A Brit woman drowned after leaping into a swimming pool to save her husband when he had a fatal heart attack, police say.
Diana Shamash, 80, was with her partner at their swanky holiday home in the south of France near Montpelier when tragedy struck last week.
David, 82, a property mogul and Oxford graduate, had an apparent cardiac arrest before Diana jumped in fully-clothed to rescue him.
Police in the area said she was then dragged under the water by the weight of her clothes.
Their bodies may have laid undiscovered in the pool for days before they were found by friends arriving for a dinner party on Saturday, cops said.
A detective on the case said: "The house is set well away from any other ones, so nobody would have been able to hear their cries for help.

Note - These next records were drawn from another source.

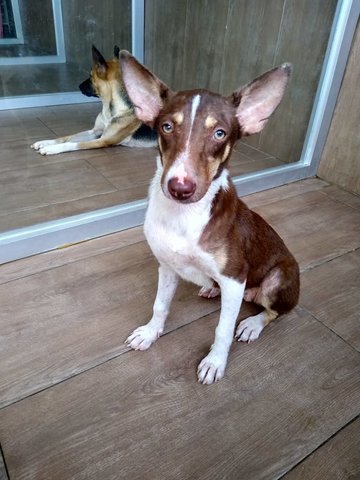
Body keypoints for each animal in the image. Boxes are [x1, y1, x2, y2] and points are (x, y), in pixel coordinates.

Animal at [121, 50, 300, 384]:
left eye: (219, 133)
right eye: (167, 127)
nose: (180, 188)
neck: (185, 217)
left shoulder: (234, 278)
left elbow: (223, 329)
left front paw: (215, 362)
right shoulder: (167, 266)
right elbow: (160, 305)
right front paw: (150, 333)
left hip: (276, 280)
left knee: (274, 312)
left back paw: (252, 324)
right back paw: (208, 287)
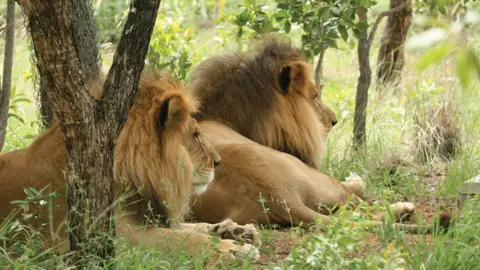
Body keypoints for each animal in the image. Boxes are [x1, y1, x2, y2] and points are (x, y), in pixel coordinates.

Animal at [0, 71, 260, 262]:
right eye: (195, 135)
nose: (218, 161)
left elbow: (194, 228)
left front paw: (237, 231)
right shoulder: (116, 237)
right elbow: (186, 239)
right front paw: (235, 250)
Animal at [188, 37, 450, 233]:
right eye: (314, 96)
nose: (334, 120)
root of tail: (277, 195)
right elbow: (360, 183)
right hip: (319, 179)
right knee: (363, 208)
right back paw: (404, 208)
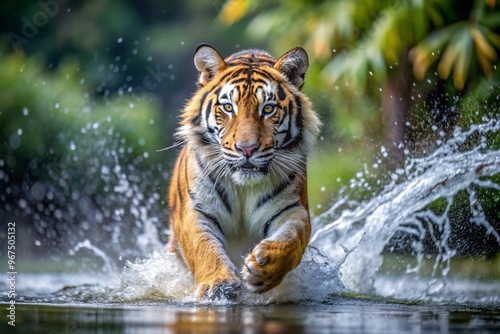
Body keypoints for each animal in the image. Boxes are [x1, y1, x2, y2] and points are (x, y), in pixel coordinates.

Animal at [166, 42, 322, 300]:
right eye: (229, 107)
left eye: (268, 109)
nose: (246, 148)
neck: (242, 185)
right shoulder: (196, 210)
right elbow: (203, 247)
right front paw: (217, 284)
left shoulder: (292, 209)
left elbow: (292, 240)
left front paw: (264, 268)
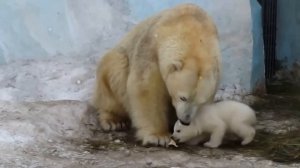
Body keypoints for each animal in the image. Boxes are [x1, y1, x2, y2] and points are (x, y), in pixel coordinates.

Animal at [91, 3, 220, 146]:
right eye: (183, 98)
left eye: (201, 102)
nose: (185, 120)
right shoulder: (151, 49)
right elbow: (147, 88)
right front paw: (159, 136)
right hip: (116, 63)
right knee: (117, 70)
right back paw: (115, 120)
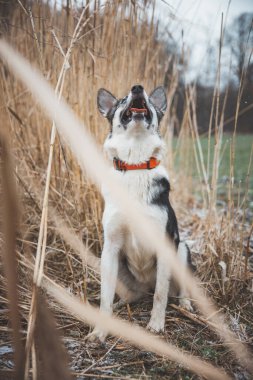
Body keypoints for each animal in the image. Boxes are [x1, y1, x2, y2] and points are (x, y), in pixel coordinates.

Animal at [90, 84, 193, 340]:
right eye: (123, 100)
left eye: (148, 100)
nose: (137, 88)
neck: (135, 164)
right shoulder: (111, 246)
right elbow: (105, 297)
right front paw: (100, 331)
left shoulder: (165, 244)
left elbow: (160, 295)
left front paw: (156, 325)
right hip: (111, 264)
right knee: (130, 295)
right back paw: (121, 304)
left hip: (182, 251)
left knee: (176, 290)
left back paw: (185, 304)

"But what we do now know is that Mrs Shamash was fully clothed, and wearing her shoes, when she jumped into the pool to save her husband after he suffered a suspected heart attack.
"She undoubtedly found it very difficult to float in these circumstances and sank in the water."
Investigators have piece together a timeline of their final days and ruled out foul play after carrying out post-mortem examinations.
Investigators told the Daily Mail they're following several lines of enquiry, including whether the pool was heated or not as chilly water can prove deadly amid blistering temperatures.
The Shamash's rural home, which the pair would visit three or four times a year, is in an area of France packed with multi-million pound properties and sits near the leafy market town of Gignac.
Mr Shamash, who was the director of property businesses with a reported £5million in assets, also owned a property in Berkshire and a Covent Garden apartment which sits above the Tintin shop.
The couple would visit the villa for three week stints and were planning to return on Monday August 8.
They were planning their next trip abroad at the time of the tragedy.
A close friend at home in South Fawley, Berkshire, called their deaths a "tragedy" as they shared how the couple loved France and tried to spend as much time there as they could.
They added that the pair speak French fluently, even tuning their television at home in Berkshire to the country's channels.
Another friend said the "lovely couple" were "devoted to each other".
The couple spent a large chunk of their wealth on charitable causes, having set up the Covent Garden Group Foundation charity - which aims to reduce poverty across the world but "with an emphasis on South East Asia".
The non-profit also works to treat and prevent blindness.
Their son Anthony, 56, and daughter Nicola, 58, had to fly out to identify the bodies of their beloved parents earlier this week.